DATASET EXCERPTS –

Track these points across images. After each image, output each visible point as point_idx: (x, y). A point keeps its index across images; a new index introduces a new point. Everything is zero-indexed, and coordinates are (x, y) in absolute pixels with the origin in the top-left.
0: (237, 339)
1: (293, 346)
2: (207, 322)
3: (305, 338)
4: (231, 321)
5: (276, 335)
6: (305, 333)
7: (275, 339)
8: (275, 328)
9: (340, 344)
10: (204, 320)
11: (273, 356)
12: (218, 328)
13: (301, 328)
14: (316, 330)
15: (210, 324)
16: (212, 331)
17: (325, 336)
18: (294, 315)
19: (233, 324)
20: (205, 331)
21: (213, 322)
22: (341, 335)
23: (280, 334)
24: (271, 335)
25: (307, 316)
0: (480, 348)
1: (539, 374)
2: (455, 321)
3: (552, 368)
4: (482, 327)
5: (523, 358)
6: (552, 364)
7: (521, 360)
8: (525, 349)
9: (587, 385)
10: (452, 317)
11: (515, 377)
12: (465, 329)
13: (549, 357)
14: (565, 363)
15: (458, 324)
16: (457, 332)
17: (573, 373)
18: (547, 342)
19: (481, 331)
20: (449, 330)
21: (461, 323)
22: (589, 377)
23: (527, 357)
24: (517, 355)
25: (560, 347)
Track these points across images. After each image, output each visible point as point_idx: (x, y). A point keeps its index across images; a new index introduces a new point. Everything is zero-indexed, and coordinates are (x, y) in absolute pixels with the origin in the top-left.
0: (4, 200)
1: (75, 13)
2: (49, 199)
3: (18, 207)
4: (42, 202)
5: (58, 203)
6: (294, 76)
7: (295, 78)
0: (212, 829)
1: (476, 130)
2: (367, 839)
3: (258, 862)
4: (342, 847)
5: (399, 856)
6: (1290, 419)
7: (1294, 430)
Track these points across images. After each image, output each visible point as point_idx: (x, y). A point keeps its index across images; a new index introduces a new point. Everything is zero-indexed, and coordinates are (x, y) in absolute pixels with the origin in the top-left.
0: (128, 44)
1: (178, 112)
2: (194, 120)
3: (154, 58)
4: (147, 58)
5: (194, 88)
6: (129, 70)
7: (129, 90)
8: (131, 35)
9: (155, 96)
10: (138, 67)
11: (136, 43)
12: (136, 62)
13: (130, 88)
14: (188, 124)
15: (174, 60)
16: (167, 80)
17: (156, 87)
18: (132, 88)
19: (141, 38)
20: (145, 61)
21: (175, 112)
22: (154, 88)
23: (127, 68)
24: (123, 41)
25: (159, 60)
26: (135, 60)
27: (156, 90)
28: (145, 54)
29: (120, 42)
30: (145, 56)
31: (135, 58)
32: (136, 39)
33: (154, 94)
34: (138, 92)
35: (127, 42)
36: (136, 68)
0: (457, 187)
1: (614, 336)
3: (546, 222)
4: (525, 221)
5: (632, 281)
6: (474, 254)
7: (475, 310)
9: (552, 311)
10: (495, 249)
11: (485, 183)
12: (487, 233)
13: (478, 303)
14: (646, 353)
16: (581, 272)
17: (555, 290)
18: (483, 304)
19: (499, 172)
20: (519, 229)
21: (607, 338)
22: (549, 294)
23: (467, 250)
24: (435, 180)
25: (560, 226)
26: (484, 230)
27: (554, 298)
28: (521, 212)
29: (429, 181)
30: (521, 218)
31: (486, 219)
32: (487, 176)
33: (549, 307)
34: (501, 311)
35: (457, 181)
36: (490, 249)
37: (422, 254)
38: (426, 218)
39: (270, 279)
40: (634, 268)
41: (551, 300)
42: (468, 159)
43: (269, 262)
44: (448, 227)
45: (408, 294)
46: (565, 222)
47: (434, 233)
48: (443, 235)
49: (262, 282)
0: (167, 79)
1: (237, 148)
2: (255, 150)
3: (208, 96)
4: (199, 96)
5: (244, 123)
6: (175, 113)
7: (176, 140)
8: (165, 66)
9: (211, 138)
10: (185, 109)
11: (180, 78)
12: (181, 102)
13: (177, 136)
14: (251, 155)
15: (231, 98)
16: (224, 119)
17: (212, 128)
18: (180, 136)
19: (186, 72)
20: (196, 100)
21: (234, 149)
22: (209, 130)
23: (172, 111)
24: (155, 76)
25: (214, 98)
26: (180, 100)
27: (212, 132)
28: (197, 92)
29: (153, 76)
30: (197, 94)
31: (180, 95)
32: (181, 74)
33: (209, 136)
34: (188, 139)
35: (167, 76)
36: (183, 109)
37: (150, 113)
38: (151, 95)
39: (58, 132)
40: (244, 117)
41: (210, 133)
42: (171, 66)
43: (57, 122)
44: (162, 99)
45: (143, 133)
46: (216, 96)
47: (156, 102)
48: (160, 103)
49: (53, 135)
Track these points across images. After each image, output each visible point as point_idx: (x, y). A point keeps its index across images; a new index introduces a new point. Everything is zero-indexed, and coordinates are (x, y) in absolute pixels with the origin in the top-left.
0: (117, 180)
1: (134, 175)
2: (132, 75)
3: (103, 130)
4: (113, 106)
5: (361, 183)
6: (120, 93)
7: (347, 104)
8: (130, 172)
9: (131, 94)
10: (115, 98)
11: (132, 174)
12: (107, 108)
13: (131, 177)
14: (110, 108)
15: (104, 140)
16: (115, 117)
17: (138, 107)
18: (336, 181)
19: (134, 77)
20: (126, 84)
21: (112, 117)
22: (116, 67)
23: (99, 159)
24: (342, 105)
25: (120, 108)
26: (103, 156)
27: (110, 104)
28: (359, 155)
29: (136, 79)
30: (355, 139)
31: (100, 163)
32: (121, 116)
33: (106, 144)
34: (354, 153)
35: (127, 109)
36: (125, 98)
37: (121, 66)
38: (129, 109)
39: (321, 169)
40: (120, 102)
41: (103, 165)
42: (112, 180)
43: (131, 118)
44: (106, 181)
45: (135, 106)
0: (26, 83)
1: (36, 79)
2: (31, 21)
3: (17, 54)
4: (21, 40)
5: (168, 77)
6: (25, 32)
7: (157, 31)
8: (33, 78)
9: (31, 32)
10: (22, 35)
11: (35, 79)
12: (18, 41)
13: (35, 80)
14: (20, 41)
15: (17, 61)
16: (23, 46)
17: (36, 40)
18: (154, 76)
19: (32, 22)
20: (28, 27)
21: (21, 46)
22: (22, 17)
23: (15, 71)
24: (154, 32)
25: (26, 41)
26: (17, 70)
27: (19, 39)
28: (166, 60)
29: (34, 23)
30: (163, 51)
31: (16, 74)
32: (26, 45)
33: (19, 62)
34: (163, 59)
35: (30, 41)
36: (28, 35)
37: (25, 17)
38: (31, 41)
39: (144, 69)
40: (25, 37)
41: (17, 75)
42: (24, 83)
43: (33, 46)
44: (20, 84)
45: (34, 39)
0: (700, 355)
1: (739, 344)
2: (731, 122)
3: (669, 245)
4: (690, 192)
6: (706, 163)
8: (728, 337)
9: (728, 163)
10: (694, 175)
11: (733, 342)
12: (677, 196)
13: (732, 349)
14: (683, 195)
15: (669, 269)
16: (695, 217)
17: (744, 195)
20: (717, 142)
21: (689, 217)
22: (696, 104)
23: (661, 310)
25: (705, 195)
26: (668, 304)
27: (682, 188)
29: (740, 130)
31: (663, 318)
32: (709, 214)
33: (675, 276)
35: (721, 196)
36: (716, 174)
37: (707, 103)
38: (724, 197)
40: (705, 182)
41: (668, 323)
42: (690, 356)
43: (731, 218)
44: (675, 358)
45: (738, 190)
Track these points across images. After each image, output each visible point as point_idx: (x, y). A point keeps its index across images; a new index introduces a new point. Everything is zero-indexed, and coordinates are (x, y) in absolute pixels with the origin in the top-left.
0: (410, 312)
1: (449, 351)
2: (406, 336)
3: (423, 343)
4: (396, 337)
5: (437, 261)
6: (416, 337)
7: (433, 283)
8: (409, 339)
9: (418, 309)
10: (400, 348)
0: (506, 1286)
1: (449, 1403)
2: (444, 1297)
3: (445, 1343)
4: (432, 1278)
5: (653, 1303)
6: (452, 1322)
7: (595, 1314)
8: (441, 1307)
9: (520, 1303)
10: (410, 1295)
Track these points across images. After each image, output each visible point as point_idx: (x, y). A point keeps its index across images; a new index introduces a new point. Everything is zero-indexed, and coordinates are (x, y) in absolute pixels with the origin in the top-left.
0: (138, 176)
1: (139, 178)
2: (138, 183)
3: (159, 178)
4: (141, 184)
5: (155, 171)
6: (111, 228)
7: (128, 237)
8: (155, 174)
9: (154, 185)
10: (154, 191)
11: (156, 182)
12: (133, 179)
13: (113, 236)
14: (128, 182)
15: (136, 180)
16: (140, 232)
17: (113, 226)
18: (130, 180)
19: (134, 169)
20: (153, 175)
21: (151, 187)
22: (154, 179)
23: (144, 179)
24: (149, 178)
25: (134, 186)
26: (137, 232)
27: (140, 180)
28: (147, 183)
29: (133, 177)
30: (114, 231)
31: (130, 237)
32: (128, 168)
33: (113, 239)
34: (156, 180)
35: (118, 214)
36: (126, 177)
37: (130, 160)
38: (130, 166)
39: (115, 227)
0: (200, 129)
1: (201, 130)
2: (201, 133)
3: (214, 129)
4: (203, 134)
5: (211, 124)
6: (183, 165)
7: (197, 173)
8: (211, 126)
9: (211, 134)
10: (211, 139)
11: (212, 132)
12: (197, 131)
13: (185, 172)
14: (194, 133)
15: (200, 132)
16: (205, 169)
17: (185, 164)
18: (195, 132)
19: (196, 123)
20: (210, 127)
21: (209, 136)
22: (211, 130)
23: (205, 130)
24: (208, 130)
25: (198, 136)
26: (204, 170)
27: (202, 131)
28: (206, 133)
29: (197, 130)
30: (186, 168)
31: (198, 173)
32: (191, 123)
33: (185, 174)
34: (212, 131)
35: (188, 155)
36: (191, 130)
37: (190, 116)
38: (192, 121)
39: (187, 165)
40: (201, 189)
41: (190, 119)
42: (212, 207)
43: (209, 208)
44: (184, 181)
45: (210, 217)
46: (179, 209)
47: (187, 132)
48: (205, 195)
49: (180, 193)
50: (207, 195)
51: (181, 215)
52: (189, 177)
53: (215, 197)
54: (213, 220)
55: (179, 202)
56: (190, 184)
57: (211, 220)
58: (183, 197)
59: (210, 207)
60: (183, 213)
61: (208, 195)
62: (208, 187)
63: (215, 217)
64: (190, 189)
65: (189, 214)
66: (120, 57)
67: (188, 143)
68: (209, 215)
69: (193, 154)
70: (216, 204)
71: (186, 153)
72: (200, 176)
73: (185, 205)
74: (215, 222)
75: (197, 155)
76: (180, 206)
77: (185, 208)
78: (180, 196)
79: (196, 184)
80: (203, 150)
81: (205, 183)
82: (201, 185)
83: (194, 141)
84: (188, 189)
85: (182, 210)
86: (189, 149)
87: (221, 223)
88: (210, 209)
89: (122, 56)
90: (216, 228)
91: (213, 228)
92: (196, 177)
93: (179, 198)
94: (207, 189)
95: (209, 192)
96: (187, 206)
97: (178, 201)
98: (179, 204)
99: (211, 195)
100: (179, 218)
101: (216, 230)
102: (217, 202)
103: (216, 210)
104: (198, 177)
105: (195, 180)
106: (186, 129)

GOAL OF THE EXERCISE – Copy out the lines starting at "37: (422, 254)" and ending at "4: (199, 96)", swapping "45: (408, 294)" for "45: (410, 296)" and keeping everything else the same.

OUTPUT BELOW –
37: (422, 254)
38: (426, 218)
39: (270, 279)
40: (634, 268)
41: (551, 300)
42: (468, 159)
43: (269, 262)
44: (448, 227)
45: (410, 296)
46: (565, 222)
47: (434, 233)
48: (443, 235)
49: (262, 282)
0: (167, 79)
1: (237, 148)
2: (255, 150)
3: (208, 96)
4: (199, 96)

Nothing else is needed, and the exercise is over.